The HEC Lausanne-Adidas project is an excellent example of the various collaborative ventures between the academic sphere and the world of business and industry. These links allow academic research and scientists to offer their expertise and know-how to businesses to help them deal with the major challenges of our time.
What does the project involve?
Digitalisation is unquestionably one of the major challenges that businesses need to tackle to maintain and optimise their market competitiveness. Machine learning offers infinite potential in this field for automating certain processes, for example in terms of production, logistics, sales or marketing. This area of artificial intelligence uses algorithms to allow a computer to learn from its experience and as a result, continuously improve its task resolution processes.
The collaboration between HEC Lausanne and Adidas is focused on this AI technology.
The project began in 2020 and is led by Valérianne Walter, a PhD student with a Master’s in Information Systems from HEC Lausanne. She is working with Prof. Christine Legner and using a machine learning application to optimise data quality at the huge sports equipment manufacturer.

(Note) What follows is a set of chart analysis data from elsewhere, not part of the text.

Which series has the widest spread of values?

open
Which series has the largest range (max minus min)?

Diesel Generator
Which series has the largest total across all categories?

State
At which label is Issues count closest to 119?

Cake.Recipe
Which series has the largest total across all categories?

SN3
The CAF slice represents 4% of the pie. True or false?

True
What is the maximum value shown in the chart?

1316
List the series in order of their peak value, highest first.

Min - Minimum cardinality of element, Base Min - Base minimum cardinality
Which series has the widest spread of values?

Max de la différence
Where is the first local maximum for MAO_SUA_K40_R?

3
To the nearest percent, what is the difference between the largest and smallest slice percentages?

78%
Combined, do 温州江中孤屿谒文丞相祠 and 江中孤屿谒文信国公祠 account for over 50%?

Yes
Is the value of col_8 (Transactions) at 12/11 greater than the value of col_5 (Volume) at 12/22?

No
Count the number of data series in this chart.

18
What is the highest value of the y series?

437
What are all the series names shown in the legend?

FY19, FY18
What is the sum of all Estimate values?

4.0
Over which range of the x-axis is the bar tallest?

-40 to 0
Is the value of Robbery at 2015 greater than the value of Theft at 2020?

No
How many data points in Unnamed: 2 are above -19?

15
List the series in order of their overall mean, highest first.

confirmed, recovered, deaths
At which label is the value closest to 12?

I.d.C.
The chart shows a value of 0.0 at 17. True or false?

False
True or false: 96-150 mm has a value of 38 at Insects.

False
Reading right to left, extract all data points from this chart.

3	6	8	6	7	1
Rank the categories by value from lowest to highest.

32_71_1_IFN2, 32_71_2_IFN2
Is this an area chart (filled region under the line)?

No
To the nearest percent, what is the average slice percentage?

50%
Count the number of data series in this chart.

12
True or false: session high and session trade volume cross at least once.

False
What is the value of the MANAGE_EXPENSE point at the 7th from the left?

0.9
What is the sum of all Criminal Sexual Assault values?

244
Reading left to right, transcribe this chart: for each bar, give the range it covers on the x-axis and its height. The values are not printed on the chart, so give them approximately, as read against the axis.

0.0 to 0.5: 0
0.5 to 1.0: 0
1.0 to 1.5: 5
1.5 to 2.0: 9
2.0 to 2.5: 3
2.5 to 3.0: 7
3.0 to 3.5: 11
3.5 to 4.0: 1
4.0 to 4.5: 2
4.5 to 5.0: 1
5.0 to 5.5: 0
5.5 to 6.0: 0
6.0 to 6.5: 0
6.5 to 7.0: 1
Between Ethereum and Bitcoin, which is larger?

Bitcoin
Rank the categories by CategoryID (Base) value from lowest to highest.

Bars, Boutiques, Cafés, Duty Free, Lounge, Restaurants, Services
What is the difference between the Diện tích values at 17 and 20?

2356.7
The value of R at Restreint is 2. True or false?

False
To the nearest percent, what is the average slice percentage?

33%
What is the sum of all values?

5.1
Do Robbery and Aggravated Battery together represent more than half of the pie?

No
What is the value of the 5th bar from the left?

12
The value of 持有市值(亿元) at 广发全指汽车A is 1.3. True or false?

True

During our interview, she explained what was important and the issues at stake: “Producing high-quality data is a highly demanding task and takes a lot of human resources. But it is also one of the key pillars in a business’s digital transformation, whether that means digitalising business processes, advanced analytics applications or digital interactions with customers.” Valérianne Walter continues: “With hundreds of thousands of new items launched every season, but also customers, markets and consumers all over the world, Adidas generates an immense quantity of data. A single shoe style, for example, is defined by several hundred attributes. And the trend is continuing with the increasing need for details for online shopping, in particular.”
How did this partnership between the Department of Information Systems (DESI) and Adidas arise?
It started through the Corporate Data Quality Competence Centre (CC-CDQ). This is a research consortium that brings experts from the academic world and businesses together around the subject of digitalising data management. Academics and professionals work together to produce innovative solutions, such as the “data excellence model”. All this was the background to the project Adidas asked HEC Lausanne to implement.